Öyleyse ne yapmalı? Dini doğru anlamanın yolları yok mu? Elbette ki vardır. O yollar Allah’ın yüce kitabı Kur’an ve Resulünün (sav) sünnetidir.Bu konuda da karşımıza bir soru daha çıkıyor.Peki Kur’an’ı ve sünneti nasıl anlayabiliriz?
Yüce Allah bizlere “…Eğer bilmiyorsanız bilenlerden sorunuz” (Nahl,43) buyurarak yol göstermiştir.Bu bilenleri bulmalı ve gerçek dini öylece anlamalıyız.Bu konuyu araştırırken çok dikkatli olmak gerekir.Zira yarım hekim insanı candan ettiği gibi yarım hoca da insanı dinden edebilir.
Hani meşhur bir hikayedir. Gözleri görmeyen dört kişiden biri filin hortumuna ,diğeri kulağına ötekisi ayağına bir diğeri de karnına dokunmuş ve kendilerine ‘fili tarif edin’ dediklerin de her birinin tanımı farklı olmuştur.Ayağını tutan kişi, fil sütun gibidir derken karnını tutan, fil tavan gibidir v.b. tanımlar yapmışlardır.
Aynen bunun gibi Kur’an ve Sünneti bir bütün olarak ele almayanlar kendilerince bir Müslüman tipi oluşturabiliyor ve nitekim de oluşturmuşlardır.Çevremizdeki çeşitli İslami grupların farklı oluşları bunu göstermiyor mu? Fil örneğinde olduğu gibi yanlış İslam anlayışıyla pısırık bir Müslüman tipi de yetiştirebilirsiniz eli kanlı bir cani de yetiştirebilirsiniz.
Bir ayet veya kelime şu 3 şekilde tahrif edilir:
1-Lafzını tahrif etmek:Bunu yapamıyorlar,çünkü Allah’ın koruması altındadır.”Şüphesiz Kur’an’ı biz indirdik.Onu koruyacak olanda biziz” (Hicr,9)
2-Manasını tahrif etmek,
3-Maksadını tahrif etmek.Yani Kur’an’ın ne demek istediğinin yerine kendilerinin ne demek istediğini koymak.
Günümüz de biz Müslümanların en çok dikkat etmesi gereken iki nokta Kur’an’ın manasını ve maksadını tahrif edenlere karşı dikkatli olmamızdır.Bunu gerçekleştirmek çok da zor değildir.Çünkü, alışverişe çıktığımızda nerede kaliteli ve hesaplı ürün satılıyor diye defalarca tur atmaktan yorulmuyorsak aynen bunun gibi dinimizi de kimden öğrendiğimizi ve öğrenmek istediğimize de dikkat etmemiz gerekir.

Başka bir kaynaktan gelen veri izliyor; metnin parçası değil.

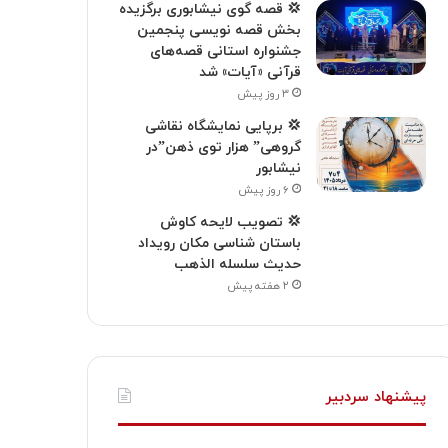
💢 قصه گوی نیشابوری برگزیده
بخش قصه نویسی پنجمین
جشنواره استانی قصه‌های
قرآنی «آیات» شد
۳ روز پیش
💢 برپایی نمایشگاه نقاشی
گروهی” هزار توی ذهن”در
نیشابور
۶ روز پیش
💢 تصویب لایحه کاوش
باستان شناسی مکان رویداد
حدیث سلسله الذهب
۲ هفته پیش
پیشنهاد سردبیر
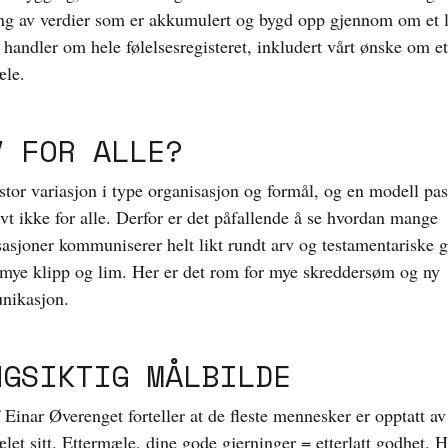
ing av verdier som er akkumulert og bygd opp gjennom om et l
handler om hele følelsesregisteret, inkludert vårt ønske om e
æle.
V FOR ALLE?
stor variasjon i type organisasjon og formål, og en modell pas
ivt ikke for alle. Derfor er det påfallende å se hvordan mange
sasjoner kommuniserer helt likt rundt arv og testamentariske g
 mye klipp og lim. Her er det rom for mye skreddersøm og ny
nikasjon.
NGSIKTIG MÅLBILDE
 Einar Øverenget forteller at de fleste mennesker er opptatt av
let sitt. Ettermæle, dine gode gjerninger = etterlatt godhet. 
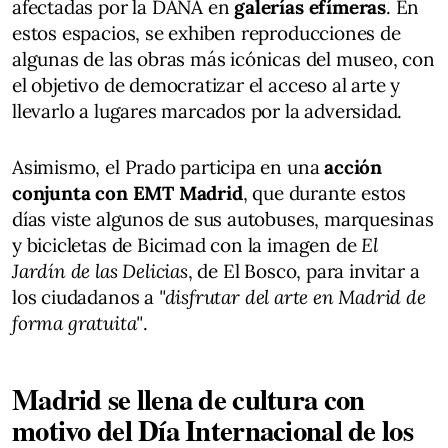
afectadas por la DANA en
galerías efímeras
. En
estos espacios, se exhiben reproducciones de
algunas de las obras más icónicas del museo, con
el objetivo de democratizar el acceso al arte y
llevarlo a lugares marcados por la adversidad.
Asimismo, el Prado participa en una
acción
conjunta con EMT Madrid
, que durante estos
días viste algunos de sus autobuses, marquesinas
y bicicletas de Bicimad con la imagen de
El
Jardín de las Delicias
, de El Bosco, para invitar a
los ciudadanos a
"disfrutar del arte en Madrid de
forma gratuita"
.
Madrid se llena de cultura con
motivo del Día Internacional de los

Taassup yani katı tutum/ yanlışta ısrar etmek dine verilen en büyük zarardır.Sanıyorum en büyük hatalarımızdan bir tanesi de bir yere bağlandık mı artık bir daha kopamayışımızdır.Oysa dine zarar verdiği apaçık ortada olan bazı grup ve örgütler vardır.Bunlara bağlı nice samimi Müslümanlar var ki bunu ya görmüyor veya görmek istemiyorlar.Oysa Allah aklımızı kullanmamızı Kur’an’ın bir çok yerinde açıklamıştır.Bu ayetler içinde en çarpıcı olanı şu olsa gerek:”O (Allah), akıllarını kullanmayanları murdar eder”(Yunus,100).Yani onları pislik haline getirir.
Eğri çubuğun doğru gölgesi olur mu? O halde yanlış din anlayışının amelleri de yanlış olacaktır.Nasıl ki sağlımızı kontrol ediyor,tansiyonumuzu,şekerimizi v.b. gidip arada bir kontrol ediyorsak bunun gibi din anlayışımızı da zaman zaman Kur’an’a ve sünnete ne derece uyup uymadığını kontrol etmemiz gerekir.
Grupçuluktan ve tefrikadan uzak bir Müslüman olmaya çalışalım.
UNUTMAYIN:Müslüman olmak bir gruba değil, bir duruşa sahip olmanın adıdır.